Acho que quando o capital norte-americano vê empreendedores com talento presta atenção esteja ele onde estiver. Em fundos como o 500 Startups, investimos em todo o lado, não temos medo de ir a sítios onde outros investidores norte-americanos ainda não estejam focados. Por isso, temos estado a investir na Europa, no Sudoeste Asiático, em África. Acho que quando investidores de mente aberta como os que trabalham na 500 Startups veem que há oportunidade, seguem essa oportunidade.

E o que é essa “oportunidade”? O que procuram?
Procuramos empresas capazes de serem mesmo muito grandes e de terem muito sucesso.

Mas como se mede esse sucesso?
A oportunidade está nos retornos.
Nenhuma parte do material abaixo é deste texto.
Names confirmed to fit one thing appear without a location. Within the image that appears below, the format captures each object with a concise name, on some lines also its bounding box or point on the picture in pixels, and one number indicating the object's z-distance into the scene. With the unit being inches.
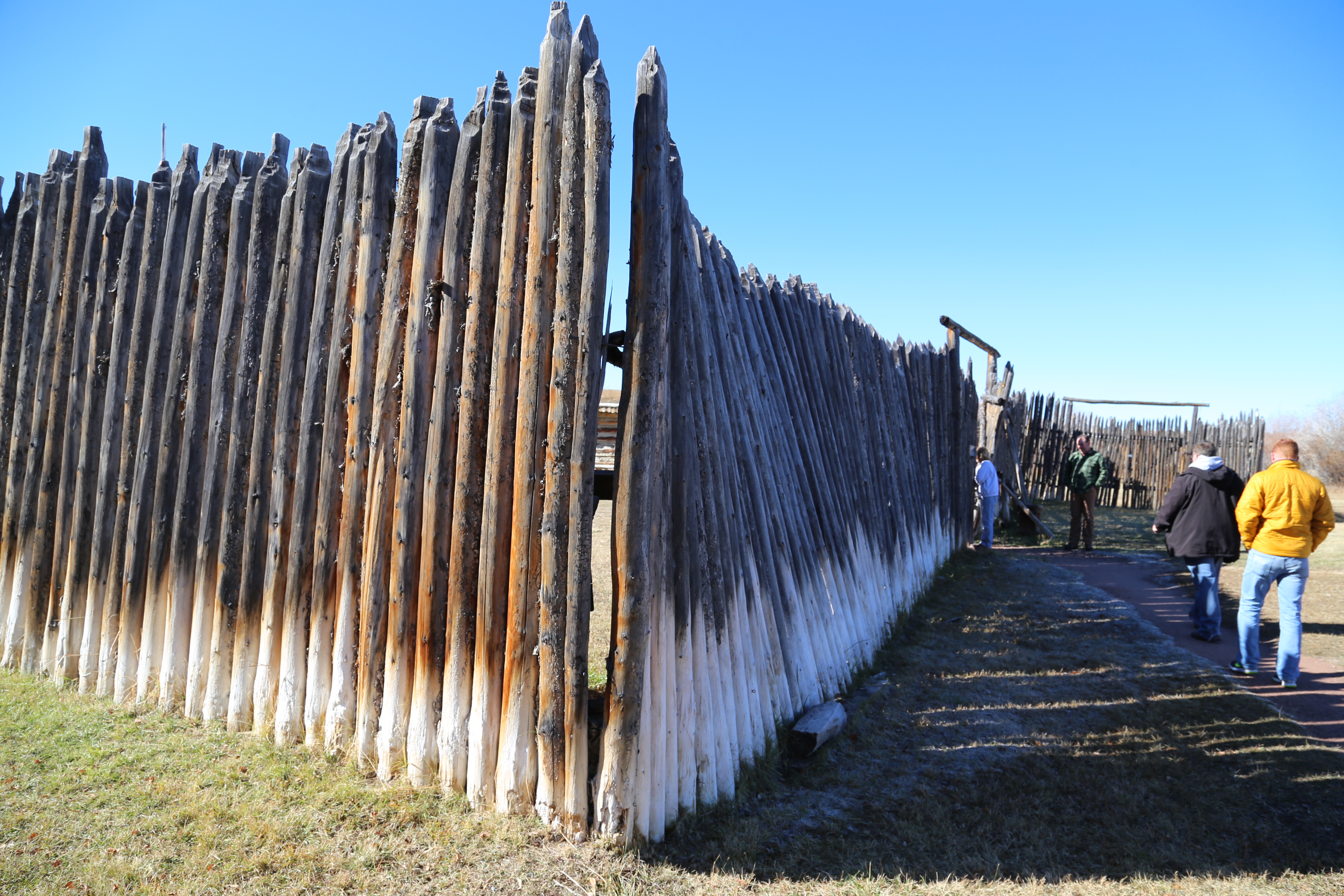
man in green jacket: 432.5
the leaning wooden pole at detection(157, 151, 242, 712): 155.2
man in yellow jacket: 227.5
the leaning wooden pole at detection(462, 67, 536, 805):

O que perguntamos é se vai haver um bom retorno do investimento ou não.

Mas estão a focar-se em alguma área específica?
Não. E não acho que deva haver um setor específico no qual o ecossistema de startups portuguesas se deva estar a focar. Acho que há uma oportunidade em muitos negócios diferentes para saírem deste ecossistema e darem-se bem.

Concorda com a ideia de que a Europa ainda está atrasada face à cultura de investimento norte-americana?
Acho que é muito difícil dizer que este ecossistema está atrás do outro. Silicon Valley recebe claramente muita atenção, mas também há outros ecossistemas espalhados pelo mundo onde é possível encontrar empresas a fazer coisas mesmo muito boas. E, por isso, acho que não se trata de ter 30 empresas num sítio. Se calhar, Portugal só precisa de ter cinco boas empresas de cada vez. Acho que há muita oportunidade em todo o lado. E é por isso que investimos em todo o lado.